Tinha residência em Lugano desde o início dos anos 30.

Durante a guerra, mesmo fora da Alemanha continuou a receber seu salário até 1942, quando a Mercedes cedeu à pressão nazista e suspendeu.

Resultados.

Venceu mais de 100 corridas e 28 GPs. Versátil, também venceu 3 vezes consecutivas o campeonato europeu de Subida de Montanha (1930~32). O recorde de seis vitórias no GP da Alemanha permanece com ele até hoje. A curva Karussel de Nurburgring passou a ser chamada de Caracciola Karussel.

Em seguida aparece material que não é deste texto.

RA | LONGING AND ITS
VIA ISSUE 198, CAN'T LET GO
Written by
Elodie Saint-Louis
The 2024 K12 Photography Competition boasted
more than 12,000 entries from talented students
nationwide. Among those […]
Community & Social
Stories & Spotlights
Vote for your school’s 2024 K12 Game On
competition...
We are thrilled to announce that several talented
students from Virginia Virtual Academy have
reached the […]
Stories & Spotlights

O lendário Alfred Neubauer, seguramente um dos maiores chefe de equipe de todos os tempos na categoria máxima do automobilismo, que o conheceu melhor que qualquer outro chefe, disse o seguinte a seu respeito: “… entre todos os pilotos que conheci, Nuvolari, Rosemeyer, Lang, Moss ou Fangio, Caracciola foi o maior de todos.

Carlos Chiesa
Carlos Chiesa
Publicitário, criou campanhas para VW, Ford e Fiat. Ganhou inúmeros prêmios nessa atividade, inclusive 2 Grand Prix. Acompanha F1 desde os primeiros sucessos do Emerson Fittipaldi.

6 Comments

  1. Carlos Chiesa disse:

    Pessoal, me desculpem a ausencia, estive viajando e não pude acessar. Agradeço imensamente os generosos elogios. Rubergil, obrigado pelos complementos, completamente adequados. Annibal, entendo que você concorda comigo, que qualquer exame sobre o tema “os melhores pilotos de todos os tempos”, no plural ou no singular, não pode deixar de estudar Caratsch e seus contemporâneos.

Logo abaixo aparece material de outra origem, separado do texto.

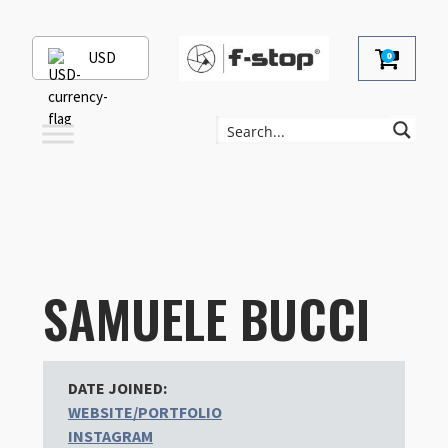
USD
0
SAMUELE BUCCI
DATE JOINED:
WEBSITE/PORTFOLIO
INSTAGRAM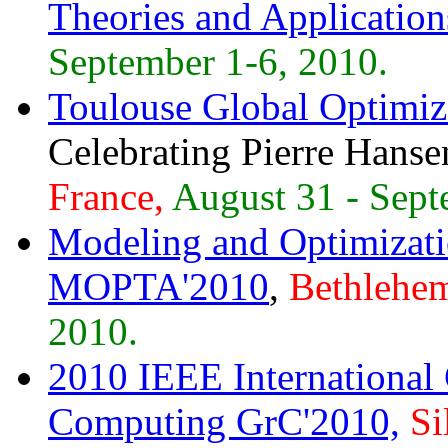
Theories and Applicatio
September 1-6, 2010.
Toulouse Global Optimi
Celebrating Pierre Hanse
France,
August 31 - Sept
Modeling and Optimizati
MOPTA'2010
,
Bethlehem
2010.
2010 IEEE International
Computing GrC'2010,
Si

  2. Annibal Magalhães disse:

    Parabéns por nos continuar a brindar com essas colunas da “Década de Ouro.”
    Apesar das mudanças ocasionadas pela Segunda Guerra, considero a divisão dos GPs no antes e depois é nutrida mais pela F-1 do que pelos acontecimentos bélicos.
    A F-1 se alicerçou no legado construído até aquele momento, como equipes, circuitos, autódromos lendários (Ferrari, Alfa, Mercedes, Nurburgring, Spa, Monza, Mônaco . . .)
    Não sabemos até quando irá durar a categoria máxima, mas as corridas de Grande Prêmio continuarão a existir sem ela. E no final, isso é o que vale.

  3. Rubergil Jr. disse:

    Chiesa, seu texto está impecável e maravilhoso, mas permita-me 2 complementos. São textos aqui do GPTotal, um do Ico sobre Rudi (apenas completa a passagem deste em Indy) e um outro seu mesmo, sobre Bernd Rosemeyer:

    http://gptotal.com.br/2005/Colunas/LuisFernando/20070620.html
    http://gptotal.com.br/2005/Convidados/Chiesa/20090325.html

    Abraço!

    Rubergil Jr

  4. Mauro Santana disse:

    Show Chiesa, Parabéns, fechou de maneira magnífica!!!

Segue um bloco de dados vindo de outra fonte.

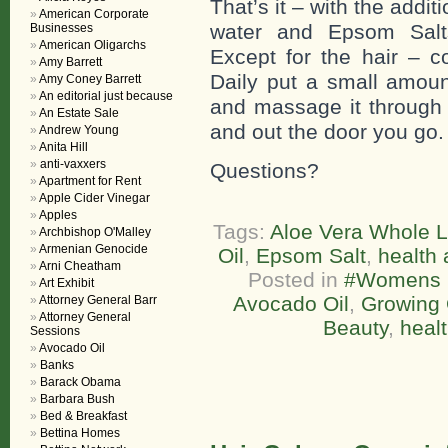
That’s it – with the addi
American Corporate
water and Epsom Salts
Businesses
American Oligarchs
Except for the hair – c
Amy Barrett
Daily put a small amoun
Amy Coney Barrett
An editorial just because
and massage it through y
An Estate Sale
and out the door you go.
Andrew Young
Anita Hill
anti-vaxxers
Questions?
Apartment for Rent
Apple Cider Vinegar
Apples
Tags:
Aloe Vera Whole L
Archbishop O'Malley
Armenian Genocide
Oil
,
Epsom Salt
,
health 
Arni Cheatham
Posted in
#Womens L
Art Exhibit
Avocado Oil
,
Growing 
Attorney General Barr
Attorney General
Beauty
,
healt
Sessions
Avocado Oil
Banks
Barack Obama
Barbara Bush
Bed & Breakfast
Bettina Homes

    Concordo com o amigo Fernando, Caricciola foi o maior de todos!

    E que tempos eram aqueles, uma espécie de era medieval do automobilismo.

    Abraço!

    Mauro Santana
    Curitiba-PR

  5. Fernando Marques disse:

    Chiesa,

    simplesmente sublime “O melhor de todos os tempos”.
    Rudi Caracciola foi o maior de todos.
    Com toda certeza

    Fernando Marques
    Niterói RJ

  6. Rubergil Jr. disse:

    Belíssima história! Uma homenagem digna da história deste homem.

    Caracciola é uma lenda e um dos monstros desta época. Tanto pela habilidade como pela coragem.